- **Text segment**:
↓

Yes, you need to overprovision the server.a little bit.

But you got a much simpler process.

Process ain't free either.


> You have to design everything for failure. Given that, it shouldn't be hard to take servers out of production for patching and updates.

There's a big, big difference, especially at the scale of hundreds of thousands / millions of servers, between designing such that your architecture can suffer 1% of servers being offline and 10% of servers being offline. If you have 1 million servers, even if you could take 1% of them offline at once (i.e. 10,000 servers), if it takes 5 minutes to reboot, you then need to wait 5 minutes * 100 one-percent-buckets = 500 minutes, or 8.3 hours to do a full patch. When you have critical security updates (like Heartbleed) you simply cannot have unpatched servers exposed to the Internet for that much time. And that's not including the amount of time it takes to actually send reboot/patch commands to 10,000 servers.

The larger the bucket, the more likely a bad patch is noticed by the public, and the more likely that an ordinary traffic spike (for which your extra capacity is ordinarily there for) will overwhelm your servers (since your extra capacity is being used to handle patch rollout and rebooting). Sure, you can plan and add even more capacity to compensate, which makes it take even longer to rollout a patch, and now Finance is knocking at your door wondering if you really need all these servers and maybe you could decommission some of them to save money.

It's a fundamentally difficult problem at hyperscaler scale.


I think AWS does pretty well with that philosophy at hyper scale.

AWS has millions of servers in a single AZ.

↑

- **Given exercise 1**: Turn the rows from the line containing "order: Poales" through the end of the rows, inclusive, into a numbered list, leaving out blank lines and the pictures.

- **Data listing**:
↓

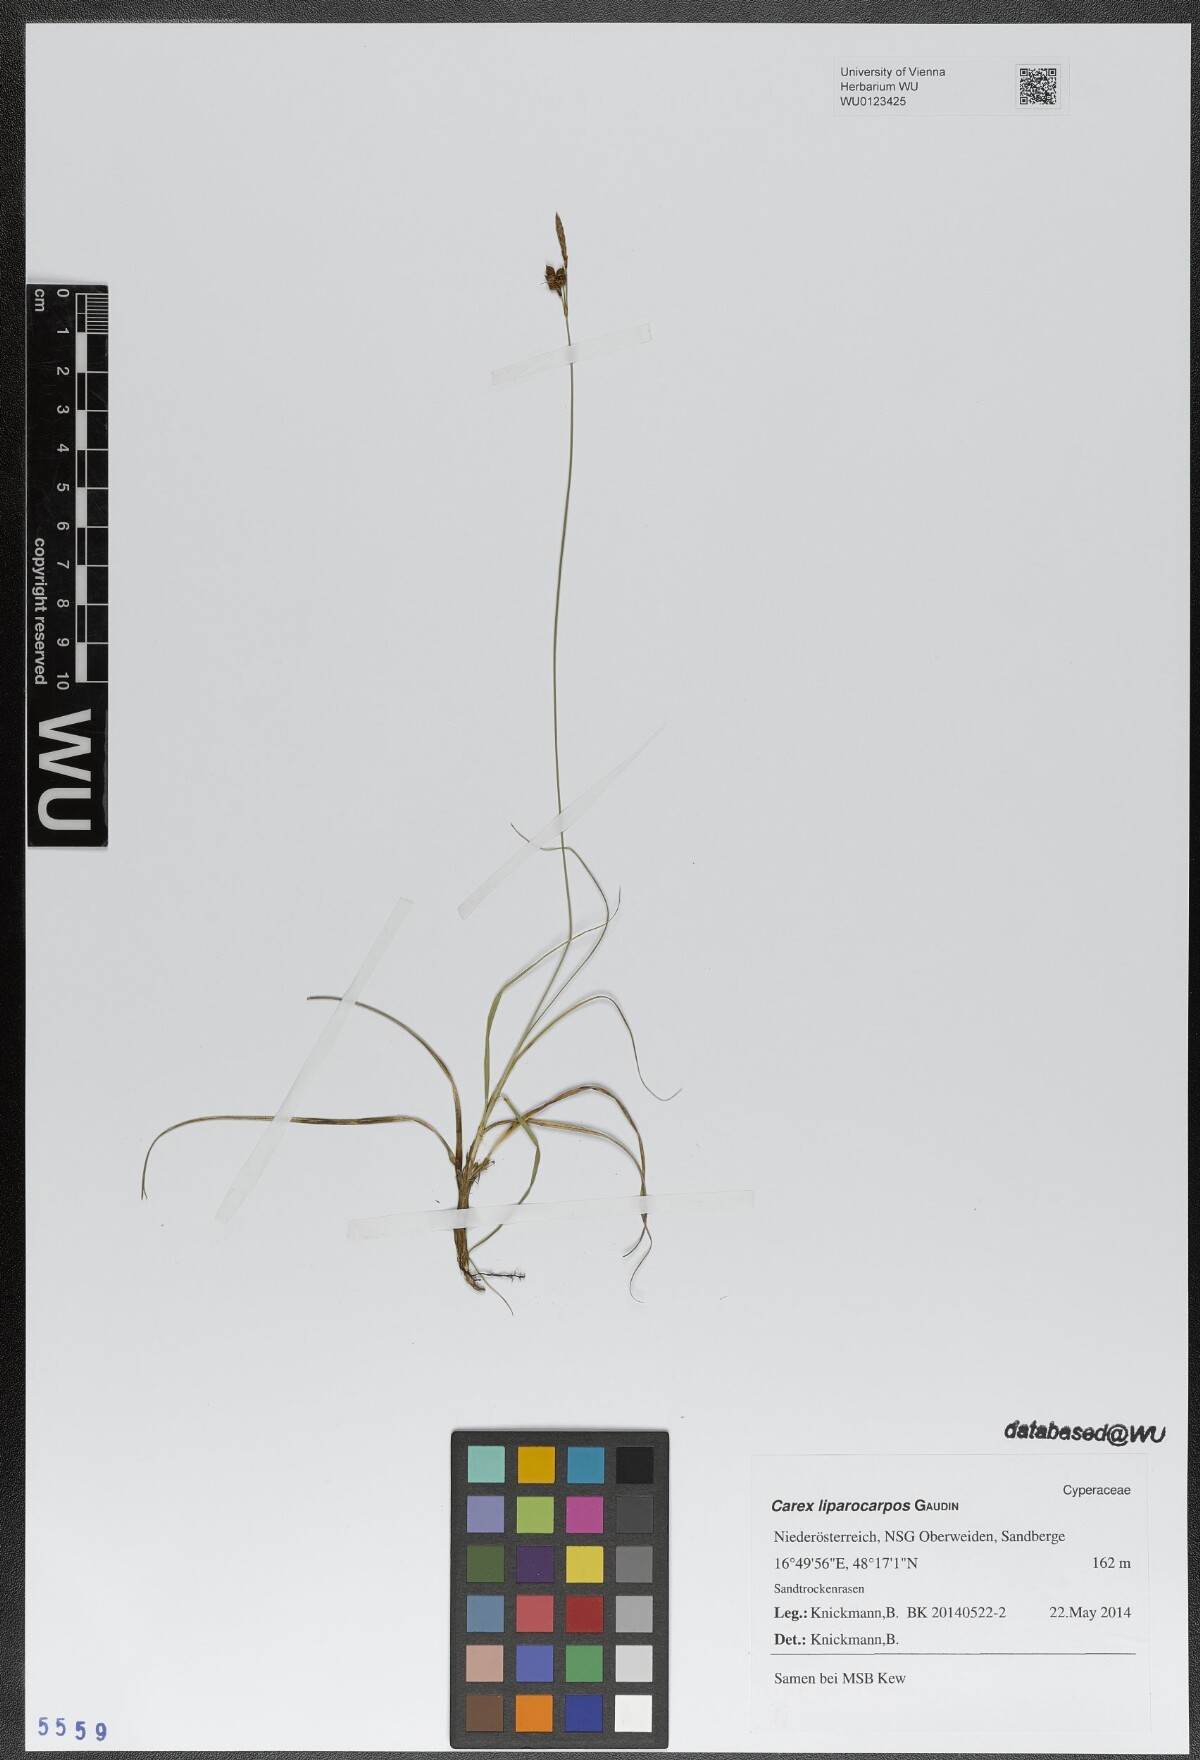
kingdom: Plantae
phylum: Tracheophyta
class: Liliopsida
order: Poales
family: Cyperaceae
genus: Carex
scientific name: Carex liparocarpos
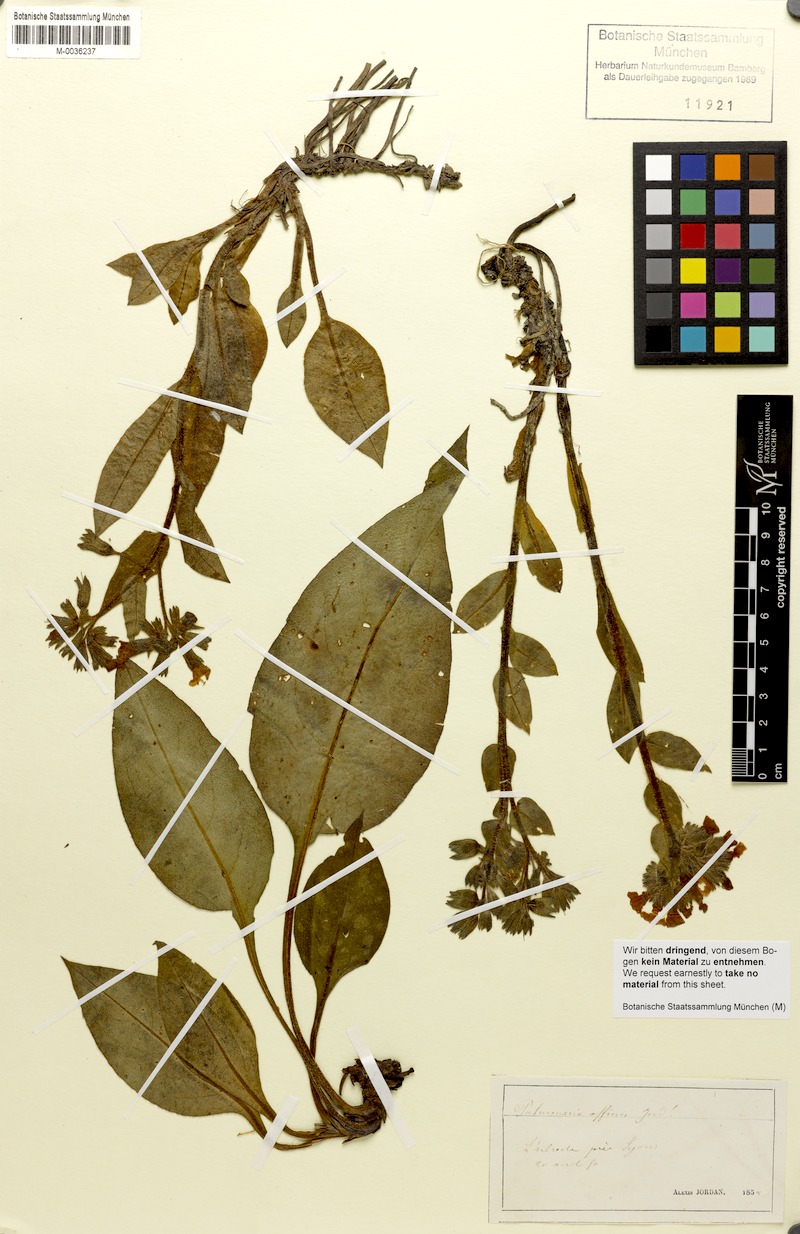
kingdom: Plantae
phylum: Tracheophyta
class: Magnoliopsida
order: Boraginales
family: Boraginaceae
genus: Pulmonaria
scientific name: Pulmonaria affinis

↑

- **Given exercise 2**: Using the thread on patching servers, decide whether each statement agrees with it: (a) with 1 million servers patched 1% at a time and a 5-minute reboot, a full patch takes 8.3 hours; (b) adding more capacity makes a patch roll out faster; (c) AWS has millions of servers in a single AZ. Answer yes or no for each, quoting the words that decide it.

- **Correct output 1**:
1. order: Poales
2. family: Cyperaceae
3. genus: Carex
4. scientific name: Carex liparocarpos
5. kingdom: Plantae
6. phylum: Tracheophyta
7. class: Magnoliopsida
8. order: Boraginales
9. family: Boraginaceae
10. genus: Pulmonaria
11. scientific name: Pulmonaria affinis

- **Correct output 2**:
(a) Yes: "you then need to wait 5 minutes * 100 one-percent-buckets = 500 minutes, or 8.3 hours to do a full patch"
(b) No: "which makes it take even longer to rollout a patch"
(c) Yes: "AWS has millions of servers in a single AZ."